═══ THE DATA ═══

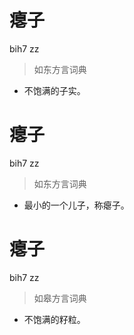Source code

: # 瘪子
bih7 zz
> 如东方言词典
- 不饱满的子实。

# 瘪子
bih7 zz
> 如东方言词典
- 最小的一个儿子，称瘪子。

# 瘪子
bih7 zz
> 如皋方言词典
- 不饱满的籽粒。
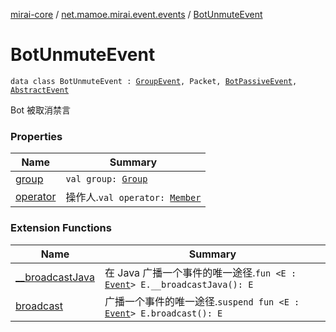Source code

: [mirai-core](../../index.md) / [net.mamoe.mirai.event.events](../index.md) / [BotUnmuteEvent](./index.md)

# BotUnmuteEvent

`data class BotUnmuteEvent : `[`GroupEvent`](../-group-event/index.md)`, Packet, `[`BotPassiveEvent`](../-bot-passive-event.md)`, `[`AbstractEvent`](../../net.mamoe.mirai.event/-abstract-event/index.md)

Bot 被取消禁言

### Properties

| Name | Summary |
|---|---|
| [group](group.md) | `val group: `[`Group`](../../net.mamoe.mirai.contact/-group/index.md) |
| [operator](operator.md) | 操作人.`val operator: `[`Member`](../../net.mamoe.mirai.contact/-member/index.md) |

### Extension Functions

| Name | Summary |
|---|---|
| [__broadcastJava](../../net.mamoe.mirai.event/__broadcast-java.md) | 在 Java 广播一个事件的唯一途径.`fun <E : `[`Event`](../../net.mamoe.mirai.event/-event/index.md)`> E.__broadcastJava(): E` |
| [broadcast](../../net.mamoe.mirai.event/broadcast.md) | 广播一个事件的唯一途径.`suspend fun <E : `[`Event`](../../net.mamoe.mirai.event/-event/index.md)`> E.broadcast(): E` |
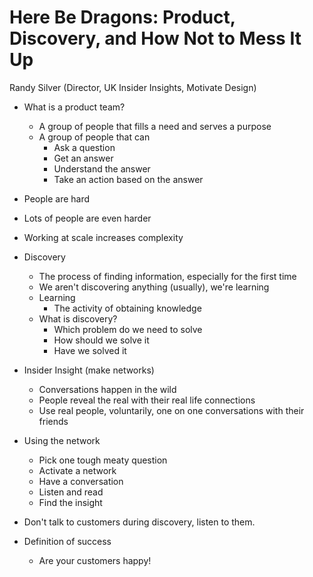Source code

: # Here Be Dragons: Product, Discovery, and How Not to Mess It Up
Randy Silver (Director, UK Insider Insights, Motivate Design)


* What is a product team?
  * A group of people that fills a need and serves a purpose 
  * A group of people that can
    * Ask a question
    * Get an answer
    * Understand the answer
    * Take an action based on the answer


* People are hard
* Lots of people are even harder
* Working at scale increases complexity


* Discovery
  * The process of finding information, especially for the first time
  * We aren't discovering anything (usually), we're learning
  * Learning
    * The activity of obtaining knowledge
  * What is discovery?
    * Which problem do we need to solve
    * How should we solve it
    * Have we solved it


* Insider Insight (make networks)
  * Conversations happen in the wild
  * People reveal the real with their real life connections
  * Use real people, voluntarily, one on one conversations with their friends
* Using the network
  * Pick one tough meaty question
  * Activate a network
  * Have a conversation
  * Listen and read
  * Find the insight


* Don't talk to customers during discovery, listen to them.


* Definition of success
  * Are your customers happy!
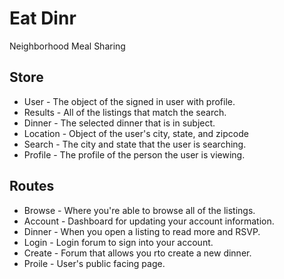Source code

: # Eat Dinr
Neighborhood Meal Sharing

## Store
- User - The object of the signed in user with profile.
- Results - All of the listings that match the search.
- Dinner - The selected dinner that is in subject.
- Location - Object of the user's city, state, and zipcode
- Search - The city and state that the user is searching.
- Profile - The profile of the person the user is viewing. 

## Routes
- Browse - Where you're able to browse all of the listings.
- Account - Dashboard for updating your account information. 
- Dinner - When you open a listing to read more and RSVP. 
- Login - Login forum to sign into your account. 
- Create - Forum that allows you rto create a new dinner. 
- Proile - User's public facing page. 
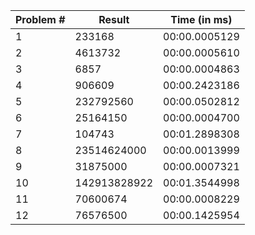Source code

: | Problem #  | Result | Time (in ms) |
| ------------- | ------------- | ------------- |
| 1  | 233168  | 00:00.0005129 |
| 2  | 4613732  | 00:00.0005610 |
| 3  | 6857  | 00:00.0004863 |
| 4  | 906609  | 00:00.2423186 |
| 5  | 232792560  | 00:00.0502812 |
| 6  | 25164150  | 00:00.0004700 |
| 7  | 104743  | 00:01.2898308 |
| 8  | 23514624000  | 00:00.0013999 |
| 9  | 31875000  | 00:00.0007321 |
| 10  | 142913828922  | 00:01.3544998 |
| 11  | 70600674  | 00:00.0008229 |
| 12  | 76576500  | 00:00.1425954 |
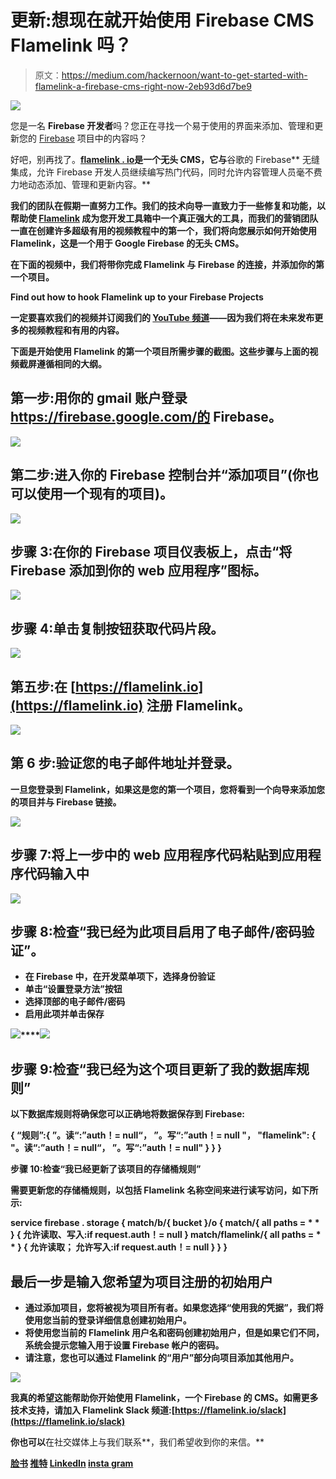 # 更新:想现在就开始使用 Firebase CMS Flamelink 吗？

> 原文：<https://medium.com/hackernoon/want-to-get-started-with-flamelink-a-firebase-cms-right-now-2eb93d6d7be9>

![](img/c82be0428030412d196ed9c1ff0b46c9.png)

您是一名 **Firebase 开发者**吗？您正在寻找一个易于使用的界面来添加、管理和更新您的 [Firebase](https://hackernoon.com/tagged/firebase) 项目中的内容吗？

好吧，别再找了。[**flamelink . io**](http://Flamelink.io)**是一个无头 CMS，它与**谷歌的 Firebase** 无缝集成，允许 Firebase 开发人员继续编写热门代码，同时允许内容管理人员毫不费力地动态添加、管理和更新内容。**

**我们的团队在假期一直努力工作。我们的技术向导一直致力于一些修复和功能，以帮助使 [Flamelink](https://hackernoon.com/tagged/flamelink) 成为您开发工具箱中一个真正强大的工具，而我们的营销团队一直在创建许多超级有用的视频教程中的第一个，我们将向您展示如何开始使用 Flamelink，这是一个用于 Google Firebase 的无头 CMS。**

****在下面的视频中，我们将带你完成 Flamelink 与 Firebase 的连接，并添加你的第一个项目。****

**Find out how to hook Flamelink up to your Firebase Projects**

**一定要喜欢我们的视频并订阅我们的 [YouTube 频道](https://www.youtube.com/channel/UCPSOGjXxn2he52czV1XsW3g)——因为我们将在未来发布更多的视频教程和有用的内容。**

**下面是开始使用 Flamelink 的第一个项目所需步骤的截图。这些步骤与上面的视频截屏遵循相同的大纲。**

## **第一步:用你的 gmail 账户登录 https://firebase.google.com/的 Firebase。**

**![](img/b5d2ac90a8c27e64da2805310e8179ad.png)**

## **第二步:进入你的 Firebase 控制台并“添加项目”(你也可以使用一个现有的项目)。**

**![](img/fdf41b76102fb7880244501383544318.png)**

## **步骤 3:在你的 Firebase 项目仪表板上，点击“将 Firebase 添加到你的 web 应用程序”图标。**

**![](img/0a86114c168cd2a311d4f916b0ab303a.png)**

## **步骤 4:单击复制按钮获取代码片段。**

**![](img/168ed697edfc82da2db604a575c1bd50.png)**

## **第五步:在 [https://flamelink.io](https://flamelink.io) 注册 Flamelink。**

**![](img/e436758583846e3cfeec32373bcb8f72.png)**

## **第 6 步:验证您的电子邮件地址并登录。**

**一旦您登录到 Flamelink，如果这是您的第一个项目，您将看到一个向导来添加您的项目并与 Firebase 链接。**

**![](img/da47f7ae9acf22ff020e283e4221e180.png)**

## **步骤 7:将上一步中的 web 应用程序代码粘贴到应用程序代码输入中**

**![](img/ee60be0bd15bed317538b63654d8e89a.png)**

## **步骤 8:检查“我已经为此项目启用了电子邮件/密码验证”。**

*   **在 Firebase 中，在开发菜单项下，选择身份验证**
*   **单击“设置登录方法”按钮**
*   **选择顶部的电子邮件/密码**
*   **启用此项并单击保存**

**![](img/6f7895a2196aca711cc29f9db533844b.png)****![](img/7767dcd2bf10cca83c8dbb0a870d2580.png)**

## **步骤 9:检查“我已经为这个项目更新了我的数据库规则”**

**以下数据库规则将确保您可以正确地将数据保存到 Firebase:**

**{
“规则”:{
”。读“:”auth！= null“，
”。写“:”auth！= null "，
"flamelink": {
"。读“:”auth！= null“，
”。写“:”auth！= null"
}
}
}**

**步骤 10:检查“我已经更新了该项目的存储桶规则”**

**需要更新您的存储桶规则，以包括 Flamelink 名称空间来进行读写访问，如下所示:**

**service firebase . storage {
match/b/{ bucket }/o {
match/{ all paths = * * } {
允许读取、写入:if request.auth！= null
}
match/flamelink/{ all paths = * * } {
允许读取；
允许写入:if request.auth！= null
}
}
}**

## **最后一步是输入您希望为项目注册的初始用户**

*   **通过添加项目，您将被视为项目所有者。如果您选择“使用我的凭据”，我们将使用您当前的登录详细信息创建初始用户。**
*   **将使用您当前的 Flamelink 用户名和密码创建初始用户，但是如果它们不同，系统会提示您输入用于设置 Firebase 帐户的密码。**
*   **请注意，您也可以通过 Flamelink 的“用户”部分向项目添加其他用户。**

**![](img/1360728bf4cfa95647d9cc353d92eab9.png)**

**我真的希望这能帮助你开始使用 Flamelink，一个 Firebase 的 CMS。如需更多技术支持，请加入 Flamelink Slack 频道:[https://flamelink.io/slack](https://flamelink.io/slack)**

**你也可以**在社交媒体上与我们联系**，我们希望收到你的来信。**

**[脸书](https://www.facebook.com/FlamelinkCMS/)
[推特](https://twitter.com/FlamelinkCMS)
[LinkedIn](https://www.linkedin.com/in/flame-lin...)
[insta gram](https://www.instagram.com/flamelink/)**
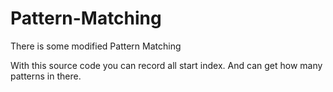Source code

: # Pattern-Matching
There is some modified Pattern Matching

With this source code you can record all start index. And can get how many patterns in there.
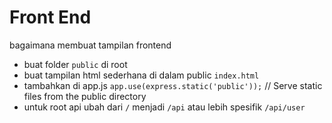 # Front End

bagaimana membuat tampilan frontend

- buat folder `public` di root
- buat tampilan html sederhana di dalam public `index.html`
- tambahkan di app.js
  `app.use(express.static('public'));` // Serve static files from the public directory
- untuk root api ubah dari `/` menjadi `/api` atau lebih spesifik `/api/user`
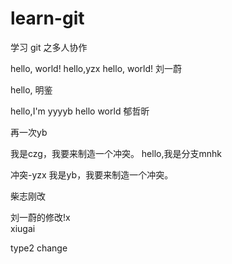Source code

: # learn-git
学习 git 之多人协作

hello, world!
hello,yzx
hello, world! 刘一蔚

hello, 明鉴

hello,I'm yyyyb
hello world 郁哲昕

再一次yb

我是czg，我要来制造一个冲突。
hello,我是分支mnhk



冲突-yzx
我是yb，我要来制造一个冲突。

柴志刚改

刘一蔚的修改!x    
xiugai

type2 change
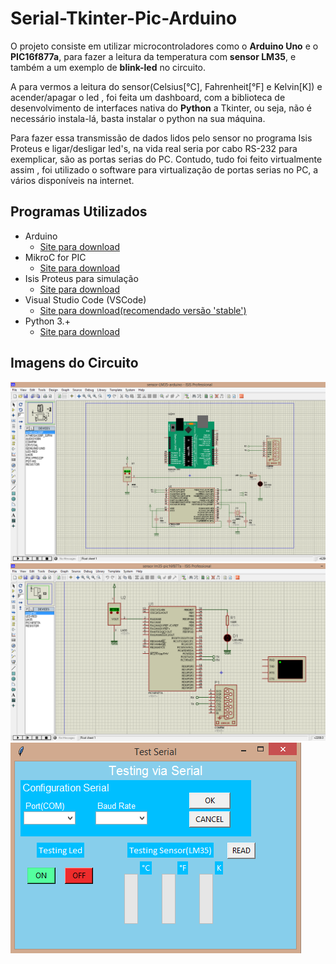 # Serial-Tkinter-Pic-Arduino
 O projeto consiste em utilizar microcontroladores como o **Arduino Uno** e o **PIC16f877a**, para fazer a leitura da temperatura com **sensor LM35**, e também a um exemplo de **blink-led** no circuito. 

 A para vermos a leitura do sensor(Celsius[°C], Fahrenheit[°F] e Kelvin[K]) e acender/apagar o led , foi feita um dashboard, com a biblioteca de desenvolvimento de interfaces nativa do **Python** a Tkinter, ou seja, não é necessário instala-lá, basta instalar o python na sua máquina.

 Para fazer essa transmissão de dados lidos pelo sensor no programa Isis Proteus e ligar/desligar led's, na vida real seria por cabo RS-232 para exemplicar, são as portas serias do PC. Contudo, tudo foi feito virtualmente assim , foi utilizado o software para virtualização de portas serias no PC, a vários disponíveis na internet.
 
## Programas Utilizados

* Arduino
    * [Site para download](https://www.arduino.cc/)
* MikroC for PIC
    * [Site para download](https://www.mikroe.com/mikroc-pic)
* Isis Proteus para simulação
    * [Site para download](https://www.labcenter.com/)
* Visual Studio Code (VSCode)
    * [Site para download(recomendado versão 'stable')](https://code.visualstudio.com/)  
* Python 3.+
    * [Site para download](https://www.python.org/)   

## Imagens do Circuito
![Circuito com Arduino](Imagens/arduino-sensor.png)
![Circuito com PIC16F877A](Imagens/pic16f877a-sensor.png)
![Interface](Imagens/interface-py.png)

═══

▶ WHAT YOU HAVE TO DO: Rewrite the stretch from the beginning of the rows through the line containing "### Extension Functions", both ends included, as a JSON list of strings with one string per line. Skip blank lines, and leave the pictures out of the answer.

▶ COMPLETED EXERCISE:
[
  "Source code",
  ": # 瘪子",
  "bih7 zz",
  "> 如东方言词典",
  "- 不饱满的子实。",
  "# 瘪子",
  "bih7 zz",
  "> 如东方言词典",
  "- 最小的一个儿子，称瘪子。",
  "# 瘪子",
  "bih7 zz",
  "> 如皋方言词典",
  "- 不饱满的籽粒。",
  "Source code",
  ": [mirai-core](../../index.md) / [net.mamoe.mirai.event.events](../index.md) / [BotUnmuteEvent](./index.md)",
  "# BotUnmuteEvent",
  "`data class BotUnmuteEvent : `[`GroupEvent`](../-group-event/index.md)`, Packet, `[`BotPassiveEvent`](../-bot-passive-event.md)`, `[`AbstractEvent`](../../net.mamoe.mirai.event/-abstract-event/index.md)",
  "Bot 被取消禁言",
  "### Properties",
  "| Name | Summary |",
  "|---|---|",
  "| [group](group.md) | `val group: `[`Group`](../../net.mamoe.mirai.contact/-group/index.md) |",
  "| [operator](operator.md) | 操作人.`val operator: `[`Member`](../../net.mamoe.mirai.contact/-member/index.md) |",
  "### Extension Functions"
]